Tuesday, June 7, 2011

The Wife is the Key



by Bitner (bio)

Consider five of the most influential men in the world over the last 250 years. (The list is long, but let's consider five for the sake of argument.)

John Adams - a man of impeccable integrity, the foremost speaker of the Revolutionary era, successor to George Washington, and famous for his exchange of letters with both is wife, Abigail, and his rival-friend Thomas Jefferson.

Thomas Jefferson - author of the Declaration of Independence and the Virginia statute of religious freedom, successor to John Adams, father of the University of Virginia and self-taught architect and tinkerer..oh and lover of French wine.

JP Morgan - one of the greatest financiers of all time, single-handedly saved the American economy multiple times in the late 1800s and early 1900s, credited for building the Museum of Modern Art via his personal collection and support.

Winston Churchill - world champion polo player, world-class artist, authored 10 million words, one of the greatest (and funniest) statesmen in world history for his career in Parliament generally and his leading role in navigating WWII specifically.

Jack Welch - a came-from-nothing success story who had a volcanic rise through a stodgy, bureaucratic corporation, eventually becoming Chairman & CEO (possibly the best ever), known for fierce competitiveness and differentiation of people.

That's an incredible list of men.

And those little blurbs hardly tell the whole story.

Sadly, for three of them, their ambition and 'calling' consumed them to the point that they failed at home. Miserably so.

Jefferson's wife died young, leaving him a widower who promised he wouldn't remarry. He eventually had multiple affairs, the most notable of which was with one of his slaves who bore him children. He also left his estate in a terrible financial state when he died.

Morgan's first wife died and he remarried. Morgan never divorced, but had multiple mistresses known of and hidden from his wife.

Welch left family responsibilities to his first wife whom he divorced during his tenure as CEO, marrying a young and spunky business lawyer, eventually divorcing her after an affair with the editor of Harvard Business Review, whom he soon married.

And then there were two.

Adams' loyalty and fidelity to his wife Abigail is unquestioned.

Churchill was equally faithful to his wife and family, never failing.

Why?

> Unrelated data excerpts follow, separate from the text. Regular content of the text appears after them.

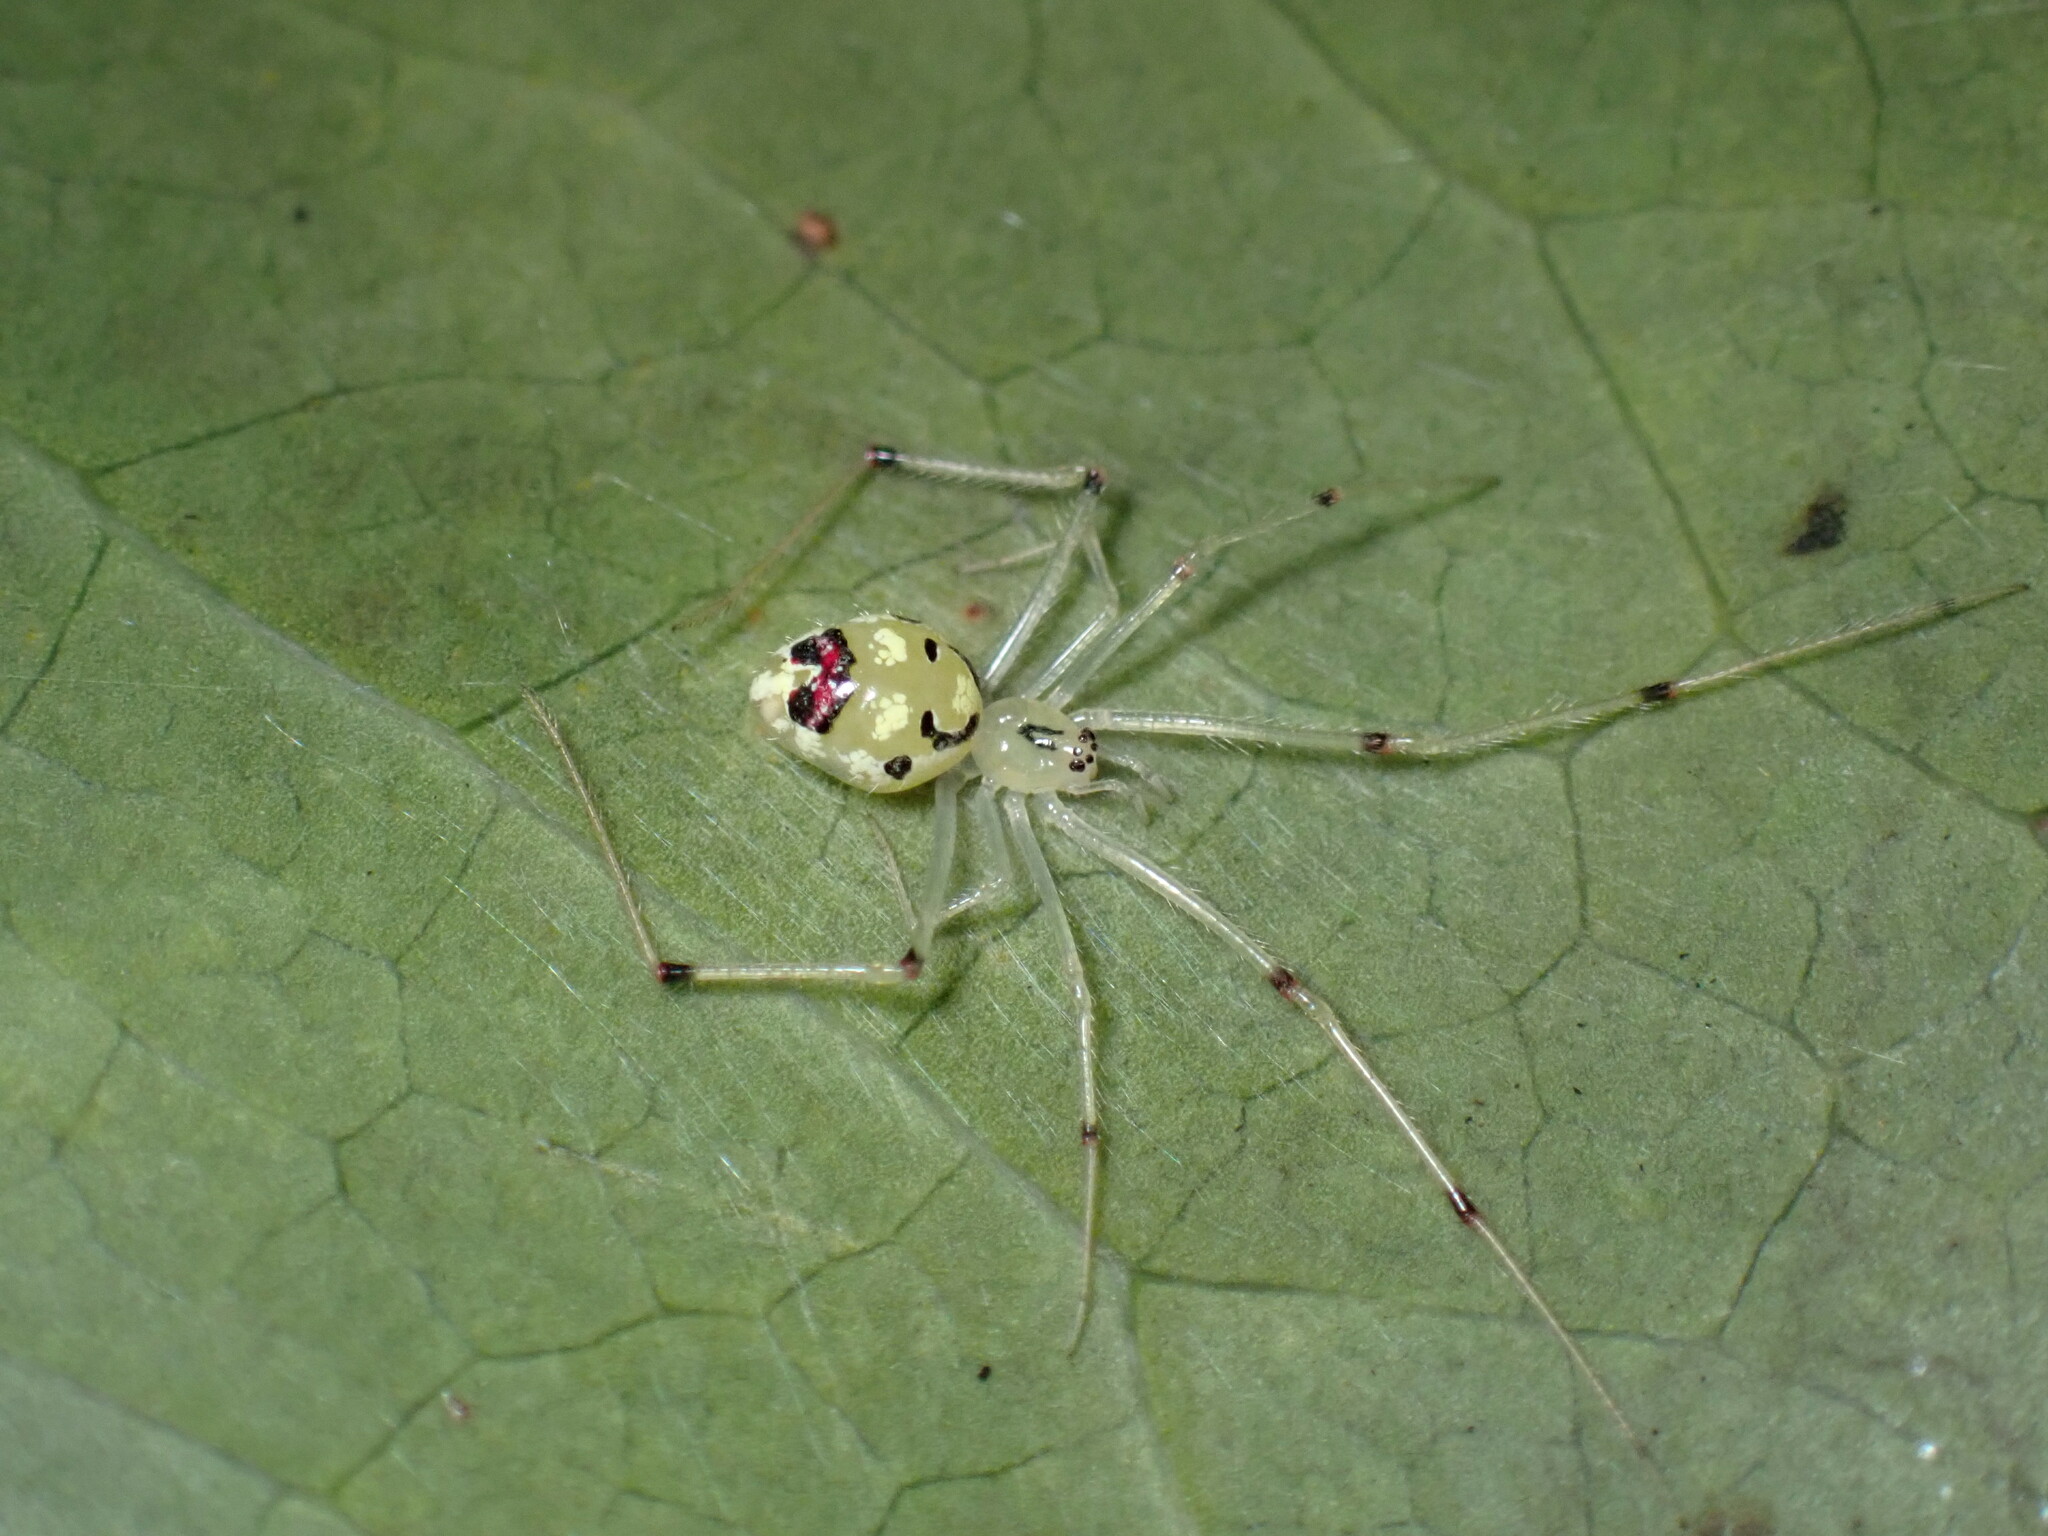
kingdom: Animalia
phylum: Arthropoda
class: Arachnida
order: Araneae
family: Theridiidae
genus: Theridion
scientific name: Theridion grallator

How?

It can't be ambition. They're each ambitious!

Could it be related to religion? Adams and his wife were lifelong Bible readers and faithful worshippers, afterall. But Churchill was agnostic and had a wildly adulterous mother. Meanwhile Morgan was active in his church for his entire life - he could quote the Bible like a preacher. Welch grew up Catholic and had faithful parents. Jefferson was opposed to organized religion.

So devotion to religion was neither necessary nor sufficient for these men to maintain fidelity whilst reaching global success.

Here's where it gets... touchy.

Not knowing all the details - we never will - I think it can be said that the success or failure in the home of these men had as much to do with the wife as it did the husband. Adams & Churchill both had supportive wives who pushed them to greatness. They were partners in the epoch.

Jefferson lost his and (due to a promise) never had one again.

Morgan's first wife died of a freak illness on their honeymoon and he was never the same again. His second wife never wanted to leave the small town in support of Morgan's career.

From the limited information on Welch's personal life, it appears his first wife remained in the background while his second wife became his business companion...until she wasn't anymore.

One cannot remove man's agency and tragic actions in the failure of marriages/homes. And one cannot overstate the importance of the wife in man's excellence and his faithfulness.

[Incidentally, I have wondered: would Jefferson's and Morgan's behavior, respectively, been different if their first wives hadn't died so young?...if they would have remarried/remarried well?]

The takeaway, as I see it is twofold:

First, no MMM who aspires to professional excellence sets out with the goal of shattering his marriage and family; therefore, involve your wife, engage her in your decision making and thought processes. Partner with her.

Second, to the MMM's wife: realize your greatness.